Duck hunting is a good change of pace and scenery from the goose field. I'll be after the big birds again though this weekend.








Banded in LA 8/25/05


----------



## mallardrocker (Nov 29, 2006)

look at the spread these guys have....

are u a 52780353048 bazillionaire :beer:


----------



## Leo Porcello (Jul 10, 2003)

There is only 3 doz goose floaters there?
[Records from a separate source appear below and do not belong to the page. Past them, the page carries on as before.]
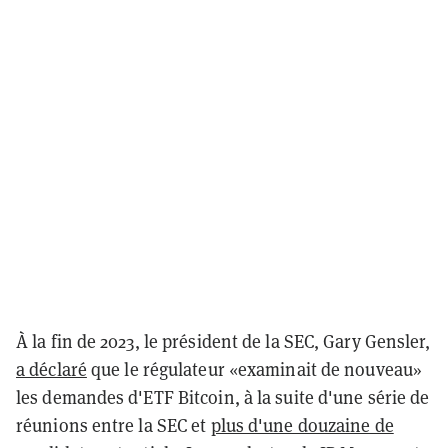
À la fin de 2023, le président de la SEC, Gary Gensler,
a déclaré
que le régulateur «examinait de nouveau»
les demandes d'ETF Bitcoin, à la suite d'une série de
réunions entre la SEC et
plus d'une douzaine de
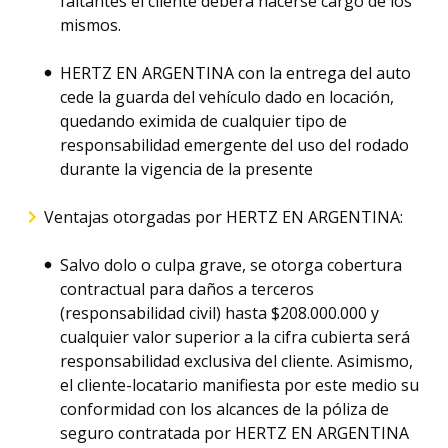
faltantes el cliente deberá hacerse cargo de los
mismos.
HERTZ EN ARGENTINA con la entrega del auto
cede la guarda del vehículo dado en locación,
quedando eximida de cualquier tipo de
responsabilidad emergente del uso del rodado
durante la vigencia de la presente
Ventajas otorgadas por HERTZ EN ARGENTINA:
Salvo dolo o culpa grave, se otorga cobertura
contractual para daños a terceros
(responsabilidad civil) hasta $208.000.000 y
cualquier valor superior a la cifra cubierta será
responsabilidad exclusiva del cliente. Asimismo,
el cliente-locatario manifiesta por este medio su
conformidad con los alcances de la póliza de
seguro contratada por HERTZ EN ARGENTINA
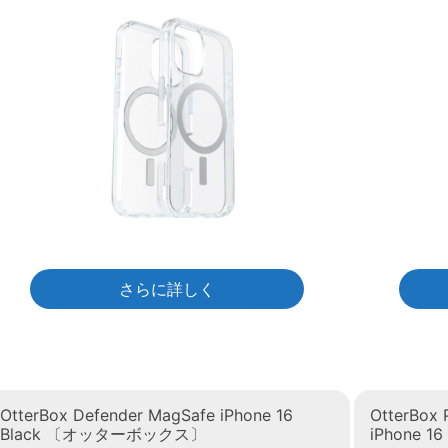
さらに詳しく
OtterBox Defender MagSafe iPhone 16
OtterBox 
Black 〔オッターボックス〕
iPhone 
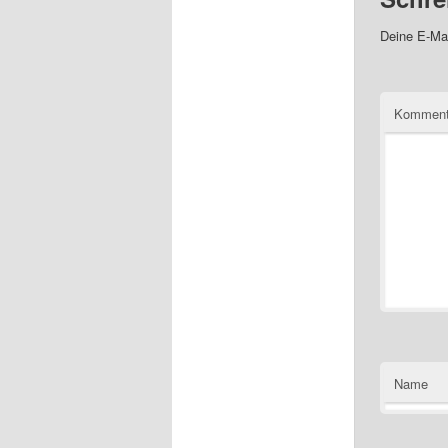
Deine E-Mai
Kommen
Name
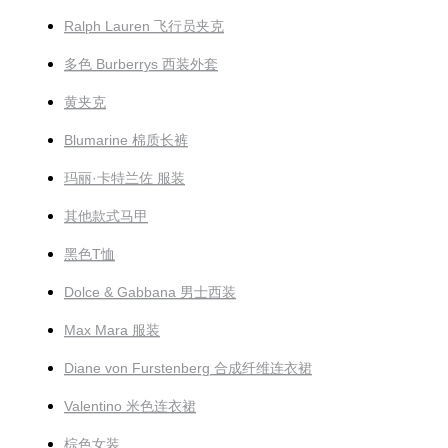
Ralph Lauren 飞行员夹克
多色 Burberrys 西装外套
黄夹克
Blumarine 棉质长裤
玛丽·卡特兰佐 服装
其他款式马甲
黑色T恤
Dolce & Gabbana 男士西装
Max Mara 服装
Diane von Furstenberg 合成纤维连衣裙
Valentino 米色连衣裙
棕色女装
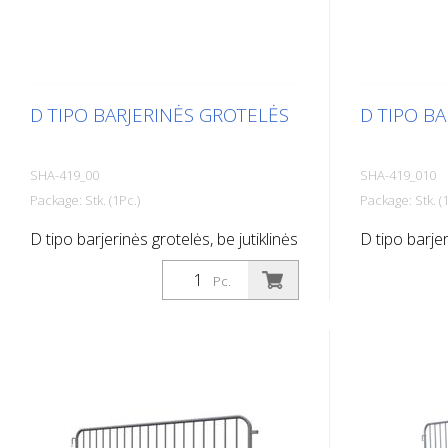
D TIPO BARJERINĖS GROTELĖS
D TIPO B
SHA-419_00
SHA-419_010
Package: Stk. (1Pc.)
Package: Stk. (1
D tipo barjerinės grotelės, be jutiklinės
D tipo barjer
juostos, ilgis: 2,50 m, 18 juostų
juosta, ilgis:
Pc.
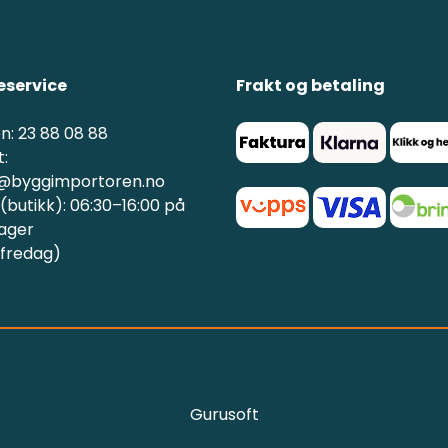
service
Frakt og betaling
n: 23 88 08 88
:
@byggimportoren.no
butikk): 06:30–16:00 på
ager
 fredag)
Gurusoft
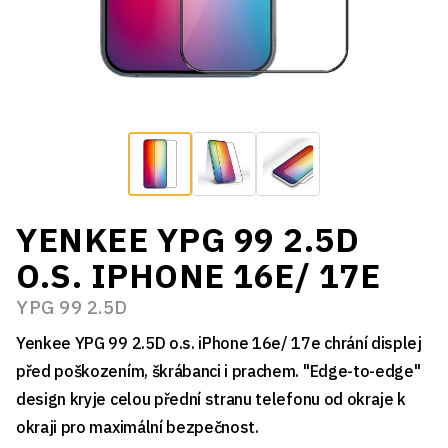
YENKEE YPG 99 2.5D
O.S. IPHONE 16E/ 17E
YPG 99 2.5D
Yenkee YPG 99 2.5D o.s. iPhone 16e/ 17e chrání displej
před poškozením, škrábanci i prachem. "Edge-to-edge"
design kryje celou přední stranu telefonu od okraje k
okraji pro maximální bezpečnost.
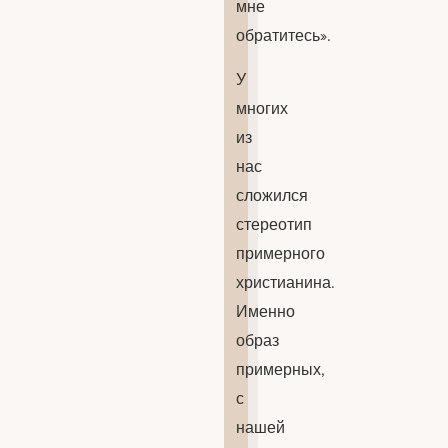
мне
обратитесь».
У
многих
из
нас
сложился
стереотип
примерного
христианина.
Именно
образ
примерных,
с
нашей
Good to see the older gentleman out there. Nice banded woodie as well!!


----------



## Patron24 (Dec 24, 2006)

Nice.Were you with all family, how many generations?


----------



## dfisher (Oct 12, 2007)

Nice spread and nice wood ducks. Looks like a lot of teal fun too. :beer: 
I'll drink to that.
Thanks for sharing,
Dan


----------



## sawed_off_stump89 (Oct 14, 2007)

very nice pics! glad to someone having success


----------



## bud69652 (Feb 6, 2006)

gotta like shooting ducks in the goose spread.


----------



## hunt4P&amp;Y (Sep 23, 2004)

Thats alot of pumpkins in the second pic. Holy! Ohh and nice ducks!

:lol:


----------



## chester_mallard_molester (Mar 23, 2006)

good shootin boys..keep up the good work


----------



## Bloodyblinddoors (Oct 25, 2006)

Patron24 said:


> Nice.Were you with all family, how many generations?


Nope. The younger dude is a helper friend and the other two are clients.....Father and son though. They hunted with us again this weekend for his 83rd birthday.


----------